## PROMPT
Copy, word for word, the lines of the entries below between the one with "18: (435, 155, 3.52)" and the one with "37: (316, 170, 1.73)", inclusive, and leave out everything else.
---
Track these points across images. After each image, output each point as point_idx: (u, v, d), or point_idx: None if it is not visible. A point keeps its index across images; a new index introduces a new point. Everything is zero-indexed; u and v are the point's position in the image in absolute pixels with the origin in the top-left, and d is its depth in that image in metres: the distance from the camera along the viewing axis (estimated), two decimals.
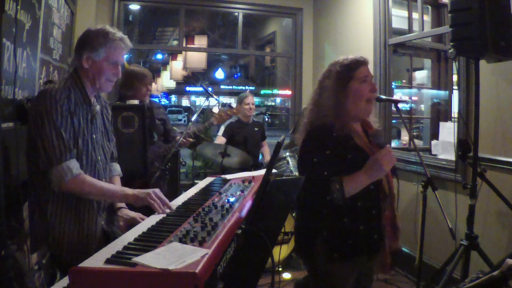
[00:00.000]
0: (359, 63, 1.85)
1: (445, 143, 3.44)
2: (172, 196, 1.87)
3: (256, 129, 4.42)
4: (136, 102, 3.27)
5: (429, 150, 3.91)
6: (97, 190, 1.64)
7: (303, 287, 2.34)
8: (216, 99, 4.04)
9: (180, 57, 10.51)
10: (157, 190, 1.64)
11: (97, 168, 1.76)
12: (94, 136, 1.77)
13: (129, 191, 1.67)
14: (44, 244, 1.69)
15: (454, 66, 3.01)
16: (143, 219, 1.68)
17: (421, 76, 4.95)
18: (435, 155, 3.52)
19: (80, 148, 1.68)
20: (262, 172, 2.15)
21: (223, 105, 4.08)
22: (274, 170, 3.64)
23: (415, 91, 5.03)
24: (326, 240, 1.77)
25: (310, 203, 1.81)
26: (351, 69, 1.82)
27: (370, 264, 1.90)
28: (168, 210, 1.59)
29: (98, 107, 1.83)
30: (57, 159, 1.57)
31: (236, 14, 5.36)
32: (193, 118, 3.26)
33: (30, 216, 1.75)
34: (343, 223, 1.76)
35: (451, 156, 3.18)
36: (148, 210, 1.65)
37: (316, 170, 1.73)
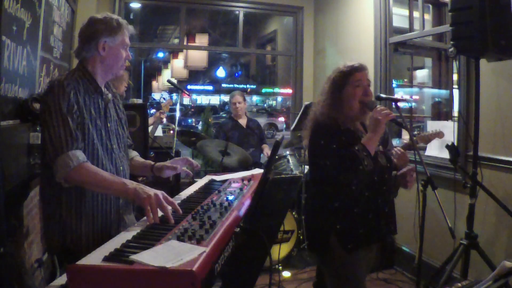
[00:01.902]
0: (354, 69, 2.01)
1: (445, 142, 3.43)
2: (172, 194, 1.86)
3: (252, 131, 4.42)
4: (139, 101, 3.30)
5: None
6: (98, 180, 1.56)
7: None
8: (188, 95, 4.16)
9: (181, 56, 10.53)
10: (160, 194, 1.49)
11: (113, 157, 1.74)
12: (109, 125, 1.75)
13: (130, 185, 1.54)
14: (59, 245, 1.65)
15: (455, 65, 3.00)
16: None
17: (422, 75, 4.95)
18: (435, 154, 3.52)
19: (94, 139, 1.65)
20: (261, 171, 2.15)
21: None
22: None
23: (416, 90, 5.03)
24: (340, 233, 1.94)
25: (341, 179, 1.94)
26: (346, 75, 2.01)
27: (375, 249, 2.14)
28: (161, 216, 1.43)
29: (110, 96, 1.81)
30: (63, 148, 1.54)
31: (237, 12, 5.35)
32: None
33: (44, 222, 1.72)
34: (354, 214, 1.94)
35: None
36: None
37: (339, 152, 1.90)
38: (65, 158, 1.54)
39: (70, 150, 1.55)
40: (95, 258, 1.07)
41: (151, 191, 1.49)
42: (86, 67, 1.71)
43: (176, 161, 1.94)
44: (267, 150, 4.44)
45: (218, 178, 2.08)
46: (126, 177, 1.82)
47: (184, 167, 1.95)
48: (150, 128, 3.83)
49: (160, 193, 1.49)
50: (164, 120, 3.87)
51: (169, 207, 1.45)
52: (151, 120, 3.99)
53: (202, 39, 10.23)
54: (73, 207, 1.64)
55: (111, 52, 1.70)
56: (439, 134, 2.52)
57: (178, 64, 10.75)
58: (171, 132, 4.38)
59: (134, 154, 2.04)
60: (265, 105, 22.93)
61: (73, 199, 1.64)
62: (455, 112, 3.47)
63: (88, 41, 1.69)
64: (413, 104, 5.27)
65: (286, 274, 3.48)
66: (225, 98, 22.53)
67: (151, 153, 3.75)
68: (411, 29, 4.01)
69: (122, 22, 1.73)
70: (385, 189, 2.04)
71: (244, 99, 4.44)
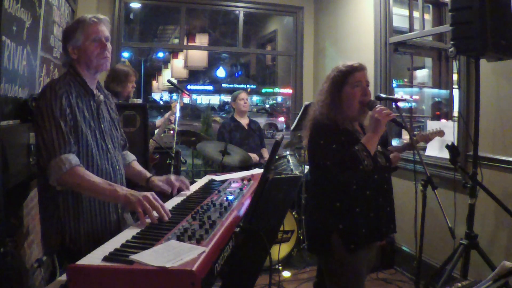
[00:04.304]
0: (353, 69, 2.01)
1: (445, 142, 3.43)
2: (172, 194, 1.86)
3: (254, 132, 4.41)
4: (139, 101, 3.31)
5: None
6: (90, 184, 1.56)
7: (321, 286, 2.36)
8: (188, 95, 4.18)
9: (181, 56, 10.53)
10: (150, 195, 1.50)
11: (109, 157, 1.75)
12: (102, 126, 1.77)
13: (121, 191, 1.55)
14: (57, 245, 1.66)
15: (455, 65, 3.00)
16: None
17: (422, 75, 4.95)
18: (435, 154, 3.52)
19: (89, 140, 1.67)
20: (261, 171, 2.15)
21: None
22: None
23: (416, 90, 5.02)
24: (342, 233, 1.94)
25: (342, 181, 1.95)
26: (346, 74, 2.01)
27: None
28: (156, 218, 1.42)
29: (101, 97, 1.83)
30: (56, 151, 1.55)
31: (237, 12, 5.35)
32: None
33: (42, 224, 1.73)
34: (355, 213, 1.94)
35: None
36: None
37: (339, 152, 1.90)
38: (58, 161, 1.55)
39: (63, 154, 1.56)
40: (95, 258, 1.07)
41: (140, 194, 1.51)
42: (75, 69, 1.74)
43: (170, 181, 1.86)
44: (266, 155, 4.42)
45: (218, 178, 2.08)
46: (122, 176, 1.84)
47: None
48: (156, 130, 3.82)
49: (149, 194, 1.51)
50: (173, 120, 3.84)
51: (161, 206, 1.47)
52: (159, 122, 3.99)
53: (202, 39, 10.24)
54: (70, 208, 1.64)
55: (80, 52, 1.72)
56: (440, 133, 2.52)
57: (178, 64, 10.74)
58: (171, 132, 4.38)
59: (131, 158, 2.04)
60: (266, 104, 22.88)
61: (70, 200, 1.64)
62: (455, 112, 3.47)
63: (64, 50, 1.77)
64: (413, 104, 5.27)
65: (286, 274, 3.48)
66: (225, 98, 22.51)
67: (156, 155, 3.75)
68: (411, 29, 4.01)
69: (84, 18, 1.73)
70: (386, 188, 2.05)
71: None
---
## EXERCISE OUTPUT
18: (435, 155, 3.52)
19: (80, 148, 1.68)
20: (262, 172, 2.15)
21: (223, 105, 4.08)
22: (274, 170, 3.64)
23: (415, 91, 5.03)
24: (326, 240, 1.77)
25: (310, 203, 1.81)
26: (351, 69, 1.82)
27: (370, 264, 1.90)
28: (168, 210, 1.59)
29: (98, 107, 1.83)
30: (57, 159, 1.57)
31: (236, 14, 5.36)
32: (193, 118, 3.26)
33: (30, 216, 1.75)
34: (343, 223, 1.76)
35: (451, 156, 3.18)
36: (148, 210, 1.65)
37: (316, 170, 1.73)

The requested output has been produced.